From the material below, copy out each line with the word "descriptions" in it.

* * * * * * *

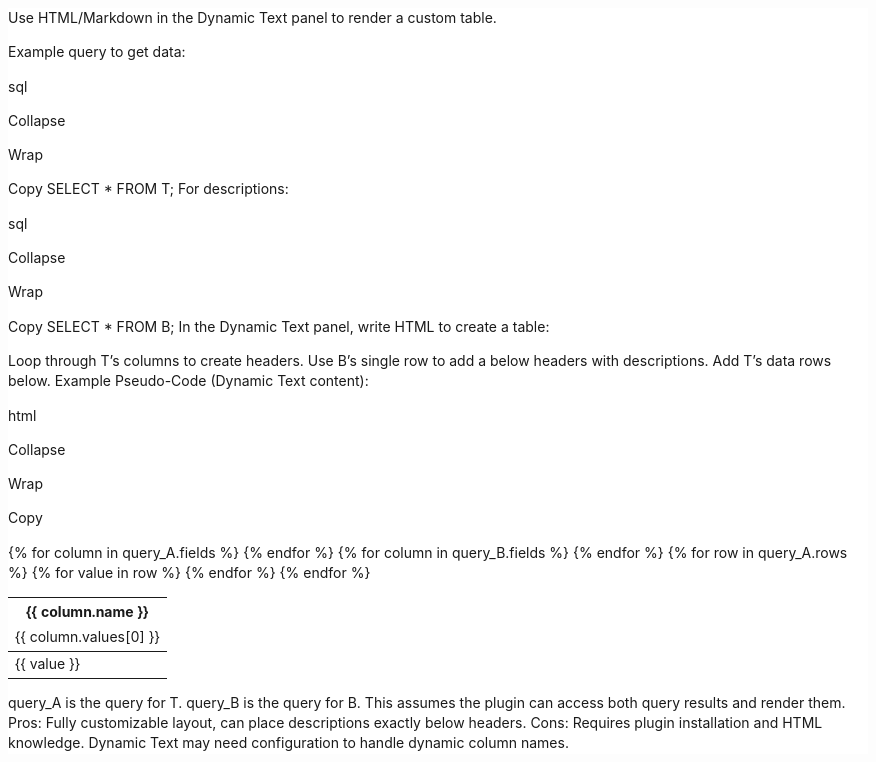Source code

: Use HTML/Markdown in the Dynamic Text panel to render a custom table.

Example query to get data:

sql

Collapse

Wrap

Copy
SELECT *
FROM T;
For descriptions:

sql

Collapse

Wrap

Copy
SELECT *
FROM B;
In the Dynamic Text panel, write HTML to create a table:

Loop through T’s columns to create headers.
Use B’s single row to add a <tr> below headers with descriptions.
Add T’s data rows below.
Example Pseudo-Code (Dynamic Text content):

html

Collapse

Wrap

Copy
<table>
  <thead>
    <tr>
      {% for column in query_A.fields %}
        <th>{{ column.name }}</th>
      {% endfor %}
    </tr>
    <tr>
      {% for column in query_B.fields %}
        <td>{{ column.values[0] }}</td>
      {% endfor %}
    </tr>
  </thead>
  <tbody>
    {% for row in query_A.rows %}
      <tr>
        {% for value in row %}
          <td>{{ value }}</td>
        {% endfor %}
      </tr>
    {% endfor %}
  </tbody>
</table>
query_A is the query for T.
query_B is the query for B.
This assumes the plugin can access both query results and render them.
Pros: Fully customizable layout, can place descriptions exactly below headers.
Cons: Requires plugin installation and HTML knowledge. Dynamic Text may need configuration to handle dynamic column names.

* * * * * * *

__Solved exercise__:
For descriptions:
Use B’s single row to add a <tr> below headers with descriptions.
Pros: Fully customizable layout, can place descriptions exactly below headers.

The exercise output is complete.